労働時間は、休憩を除いて、原則として1日について8時間、1週間について40時間を超えて労働させてはならないとされています。この定められた時間を超えて労働することを「残業」といいます。
ただし、事業によってはこの時間の規制により、円滑に業務を遂行することができなくなる場合もあるため、
例外として以下のような制度が設けられています。
<例外の場合>
1. 変形労働時間制
業務の繁忙期・閑散期に著しい差がある場合、その業務の特性に合わせて労働時間の配分を決める ことのできる制度です。
2. フレックスタイム制
1ヵ月以内の一定期間の総労働時間を定めておき、労働者がその範囲内で各日の始業及び終業の時刻を自主的に決定して働くことができる制度です。企業によっては、コアタイムが設定されている場合もあります。
3. 裁量労働制
業務の性質上その遂行の手段や時間の配分などについて使用者が具体的な指示をせず、労働者の裁量にゆだね、実際の労働時間数とは関わりなく、予め労使協定で定めた労働時間数を働いたものとみなす制度です。
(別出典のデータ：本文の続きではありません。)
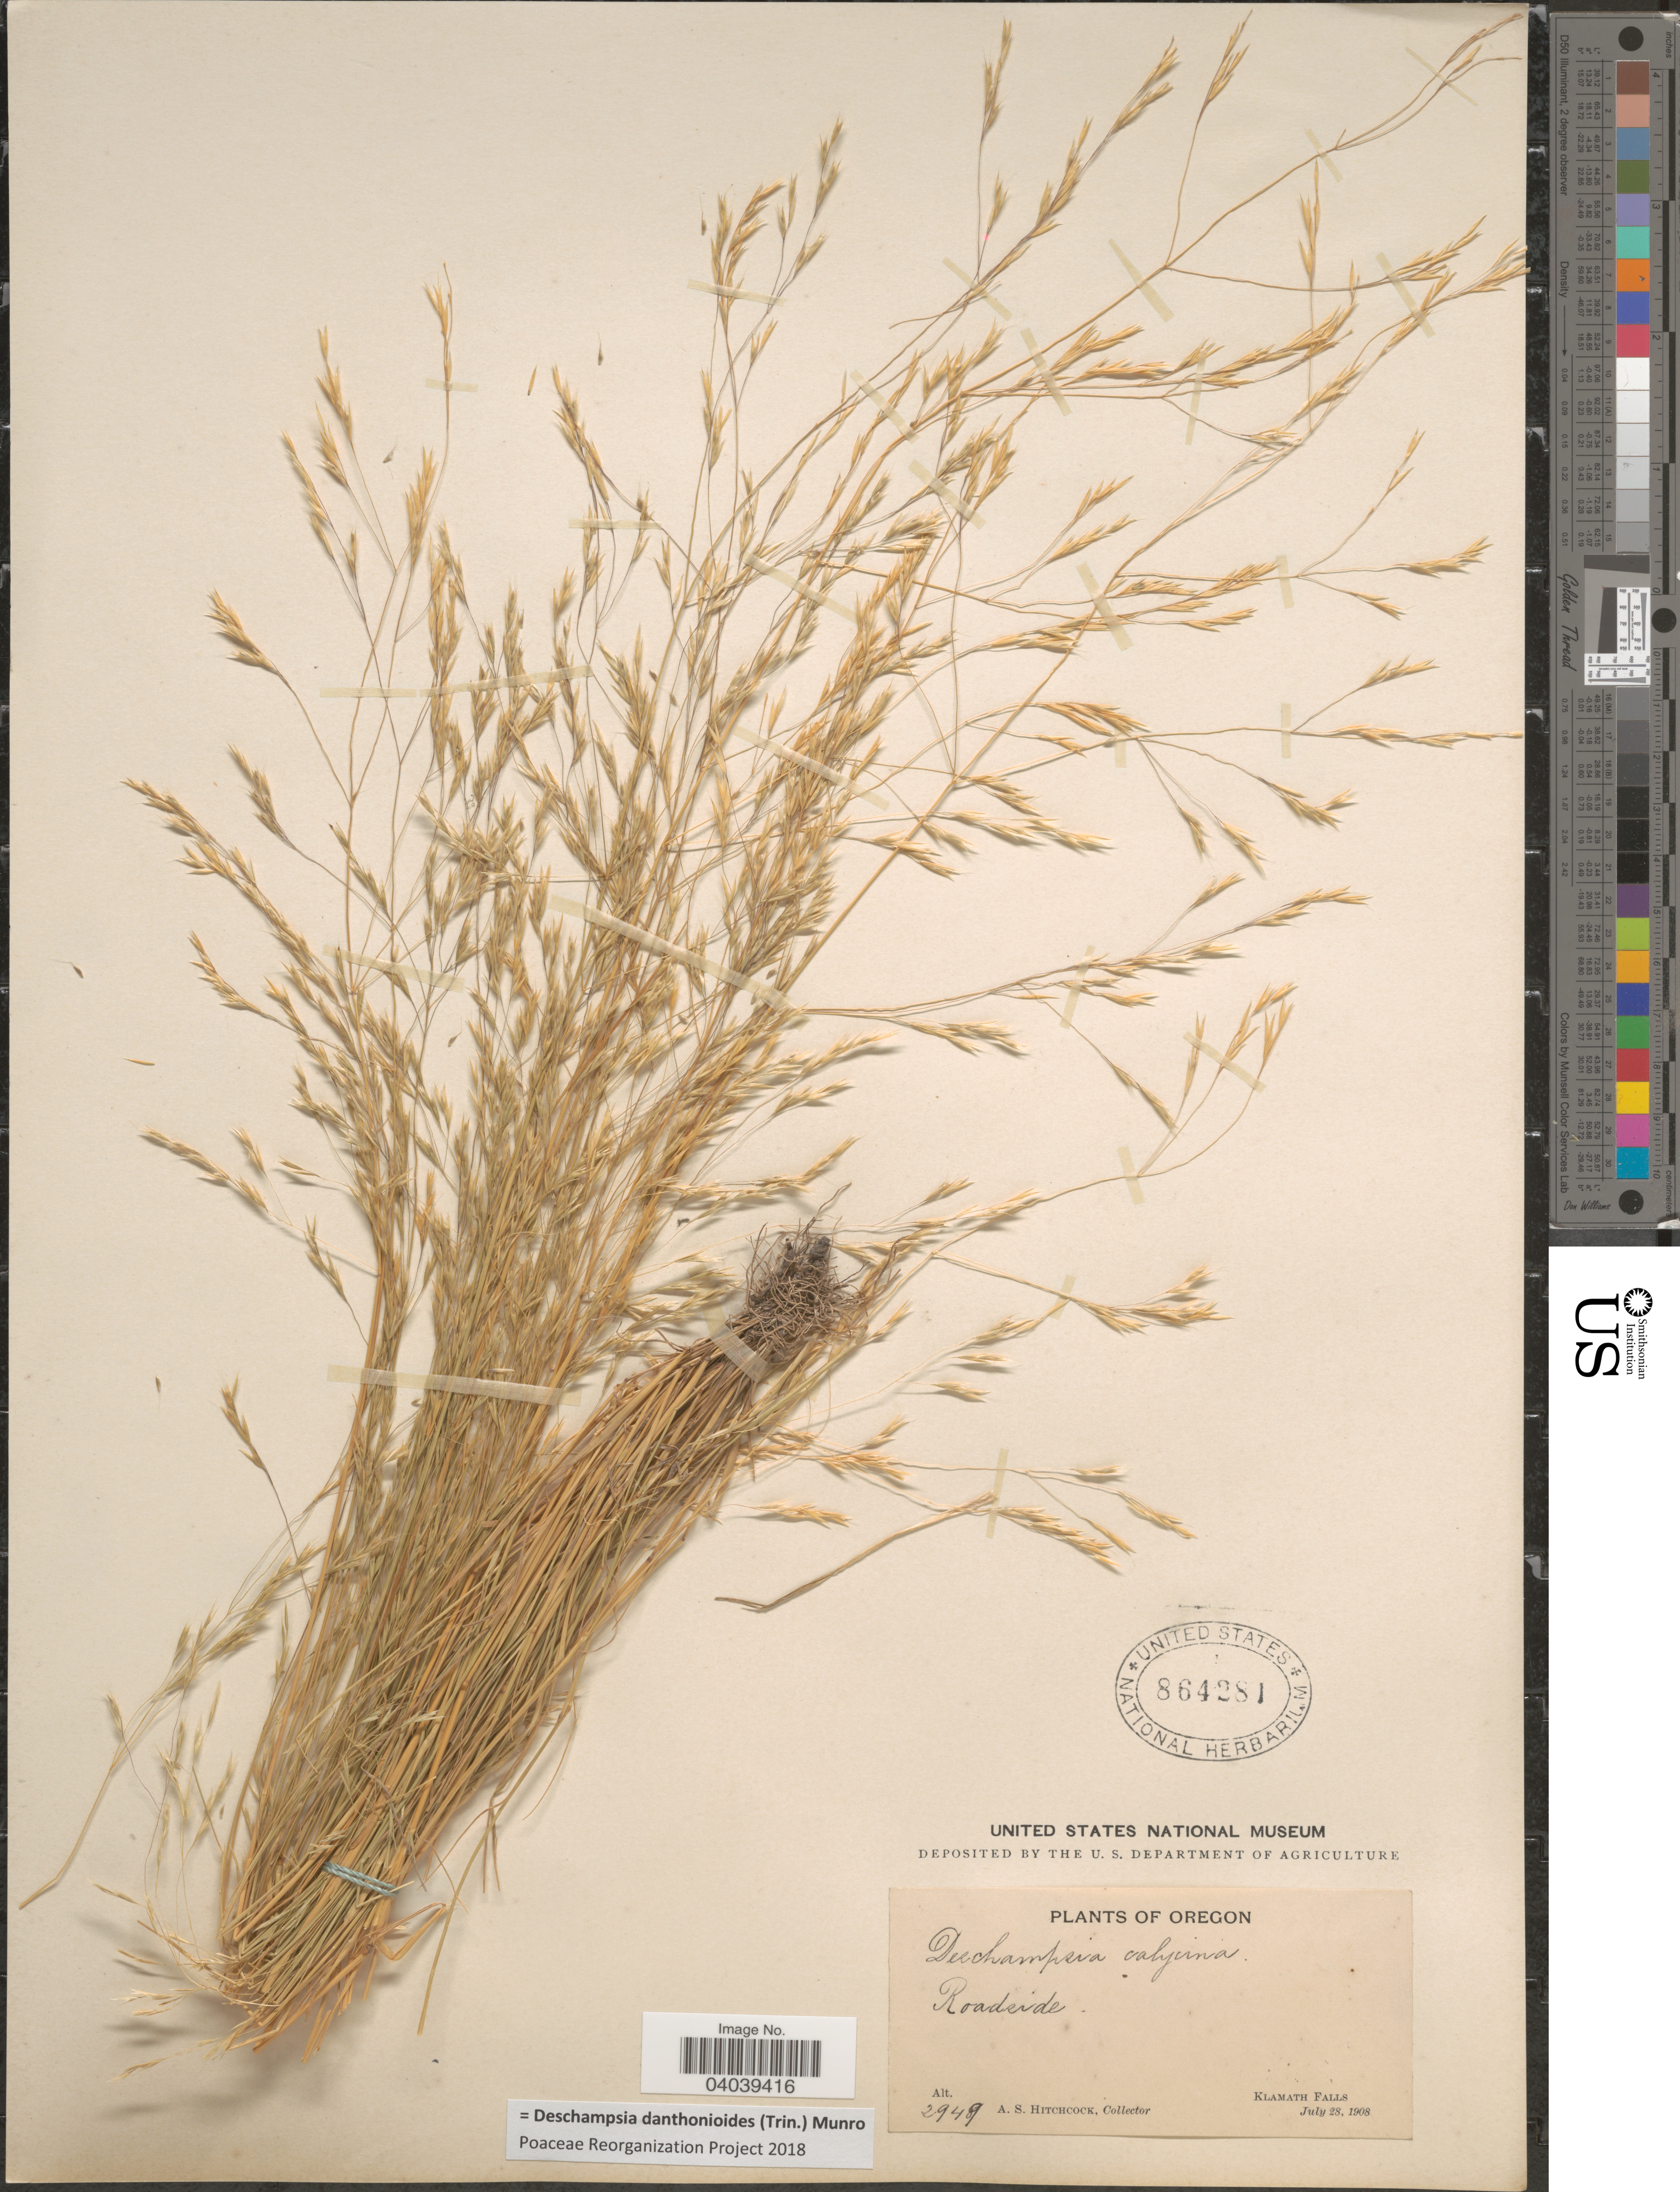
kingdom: Plantae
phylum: Tracheophyta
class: Liliopsida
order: Poales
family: Poaceae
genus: Deschampsia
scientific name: Deschampsia danthonioides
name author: (Trin.) Munro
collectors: A. S. Hitchcock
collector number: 2949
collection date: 1908-07-28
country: United States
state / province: Oregon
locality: Klamath Falls.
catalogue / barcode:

この制度には、デザイナーやアナリスト等の特定の業務に就く人たちを対象とした「専門業務型裁量労働制」と、事業運営の企画・立案・調査等を行うホワイトカラーを対象とした「企画業務型裁量労働制」の2種類があります。
4. 事業場外労働のみなし労働時間制
営業など事業場外で勤務する場合、労働時間を算定することが難しい場合がありますが、こういった場合に、労使協定で定めた労働時間勤務したとみなされる制度です。
*年少者の深夜労働
18歳未満の年少者については、原則22:00-5:00の間に労働することが禁じられています。